= Barton Lidice Beneš =

Barton Lidice Beneš (November 16, 1942, Hackensack, New Jersey – May 30, 2012, New York) was an artist who lived and worked in New York City. He studied at Pratt Institute, Brooklyn, New York and Beaux-Arts, Avignon, France.

== Early life ==
Before Beneš attended Pratt Institute, he lived with his grandparents in Brooklyn, New York. As a teenager he made the U.S. Olympic speed skating team, while smoking a pack of cigarettes a day. It became clear around 17 years old that Beneš had a flair for the contradictory, and the romantic. He would often walk around the city bare foot saying “I thought it was romantic to be a pig”. Around this time in his life Beneš would sneak out and go to a mob-run gay bar named New Colony. While spending time there he was asked to complete an installation for customers to view. After being hired for his first piece he was given a job designing window installations for New Colony. While working for New Colony he met a man named Howard Meyer.

Beneš and Howard soon moved in with each other and began their careers from home. Not soon after in 1969 Beneš was contracted and put on his first exhibit “Leather and Lace”, a show involving him strapped naked to a padded leather table. He was then changed when he traveled to Africa to create his last painting. While in Africa his views of art evolved towards an obsession with Africa's tribal culture, artifacts, and erotica.

== Mid life ==
Following Beneš's trip to Africa his work became increasingly contradictory during the 70s and 80s. His art revolved around clever artistic puns (i.e. a book nailed shut in protest of freedom of speech). During this time he and his aunt Evelyn, who was interested in the stories of Barton's life in New York, would exchange letters. Fueled by speed she would write letters ranging from 50 to 60 pages. Barton would then turn the letters in to small intricate books.

While Beneš was using his aunt as a prompt for his art, a hustler that was hired by Beneš began an affair with his lover Howard. Aunt Evelyn who had begun writing to Bartons friends, also began writing to the hustler. During the affair the hustler responded to Aunt Evelyn informing her of what her letters were being used for. This led to a falling out between Beneš and his Aunt. She threatened to sue him, then immediately stopped all communication with her nephew.

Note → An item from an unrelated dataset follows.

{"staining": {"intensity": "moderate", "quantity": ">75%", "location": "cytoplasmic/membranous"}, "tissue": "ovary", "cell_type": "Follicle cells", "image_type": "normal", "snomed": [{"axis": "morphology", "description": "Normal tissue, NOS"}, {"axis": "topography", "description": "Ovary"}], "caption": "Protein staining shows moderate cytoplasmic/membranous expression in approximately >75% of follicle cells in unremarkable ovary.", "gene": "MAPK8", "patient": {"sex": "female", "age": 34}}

Later in life Beneš attempted to reconnect with his aunt, but his efforts were not successful.

In 1986 Howard Meyer was diagnosed with Kaposi's Sarcoma and Benĕs with AIDS. The next few years after he was diagnosed included the passing of a number of close friends. Three years afterwards Howard Meyers passed from his illness. This was the breaking point for Beneš as he watched his lover pass. Barton says that “When he died—it's crazy but true—I saw the energy leave his body, and I got on top of him to grab the energy.”. For the first time since Beneš was diagnosed with AIDS, he had an artistic impulse. He was inspired to use the emotions he was experiencing in his work. Beneš began to use his friends and their memories as mementos in his pieces.

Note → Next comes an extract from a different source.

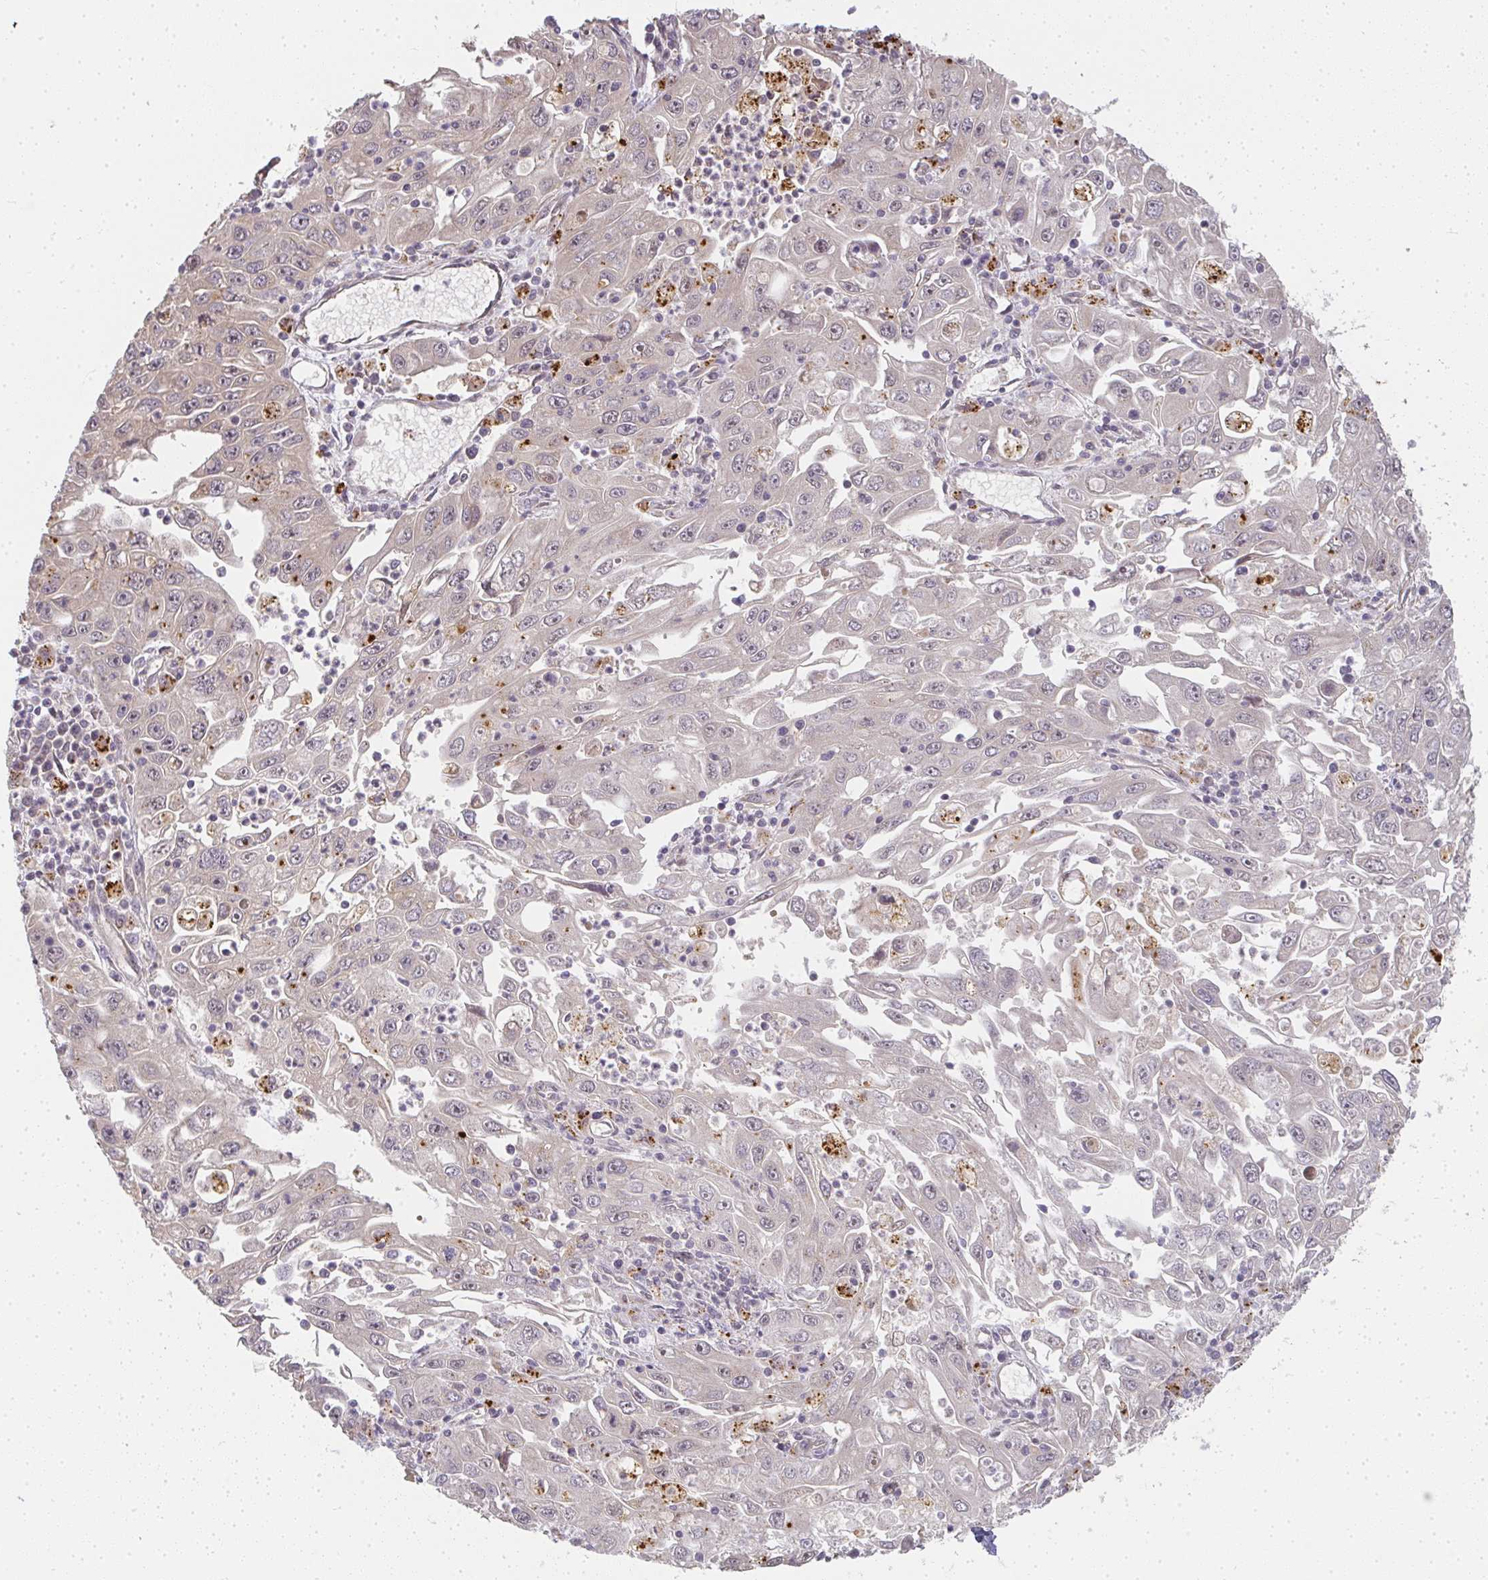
{"staining": {"intensity": "negative", "quantity": "none", "location": "none"}, "tissue": "endometrial cancer", "cell_type": "Tumor cells", "image_type": "cancer", "snomed": [{"axis": "morphology", "description": "Adenocarcinoma, NOS"}, {"axis": "topography", "description": "Uterus"}], "caption": "Immunohistochemical staining of endometrial cancer (adenocarcinoma) reveals no significant positivity in tumor cells.", "gene": "SLC35B3", "patient": {"sex": "female", "age": 62}}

Beneš made "museums" somewhat in the style of Joseph Cornell, which incorporate into shadow boxes bits and pieces that reveal the myths and ironies of life. The fragments in Beneš's museums often involve famous people and events, as do the sixteen collaged bits in this print, from a piece of Elizabeth Taylor's shoe to a crumb from the wedding cake of the Prince of Wales.

On one evening in 1990 Beneš cut his hand while preparing dinner. Being used to fact that his blood is toxic he rushed for bleach. Before retrieving the bleach however, he began to focus on the idea that his blood contained a dualistic meaning. Responding to the experience he began a series of pieces titled “Lethal Weapons”, a series of 8 shadow boxes, each containing a different weapon containing his blood. During the first showing of his exhibit in 1990 his pieces were disinfected at 160 degrees in a hospital oven while in Lund, Sweden due to the extreme level of discomfort that the patrons were experiencing.

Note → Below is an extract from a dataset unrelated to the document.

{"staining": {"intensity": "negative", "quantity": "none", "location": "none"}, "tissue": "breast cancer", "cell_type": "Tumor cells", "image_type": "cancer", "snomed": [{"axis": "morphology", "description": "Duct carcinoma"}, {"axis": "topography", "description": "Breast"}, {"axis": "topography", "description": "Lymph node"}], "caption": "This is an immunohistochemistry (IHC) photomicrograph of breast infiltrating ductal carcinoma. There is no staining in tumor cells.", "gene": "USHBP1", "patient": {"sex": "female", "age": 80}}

After his diagnosis, Beneš became an advocate for the destigmatization of AIDS. From 2003 to 2009 he served on the board of Visual AIDS. His artwork became a visual representation of AIDS and its history. He turned his life from a victim of the disease to a terrorist. He would inflict symbolic violence on a judgemental society, his works of art showing the lethality of a disease. Beneš also explored the eroticism of his illness, using eroticism to cope with the world around him. When two of his friends died, he paid tribute to the couple by combining both of their ashes in a 3 m hourglass, symbolically binding his friends in death.

== Late life and death ==
Beneš's apartment in New York contained his collection of over $1 million worth of African, Egyptian, and contemporary art, as well as his own. After his death in 2012 the interior of his apartment, including his shadow box museums, was relocated and reconstructed at the North Dakota Museum of Art, under the supervision of his friend and colleague Laurel Reuter, director of the museum. The exhibit opened in late 2013 and is called Barton's Place.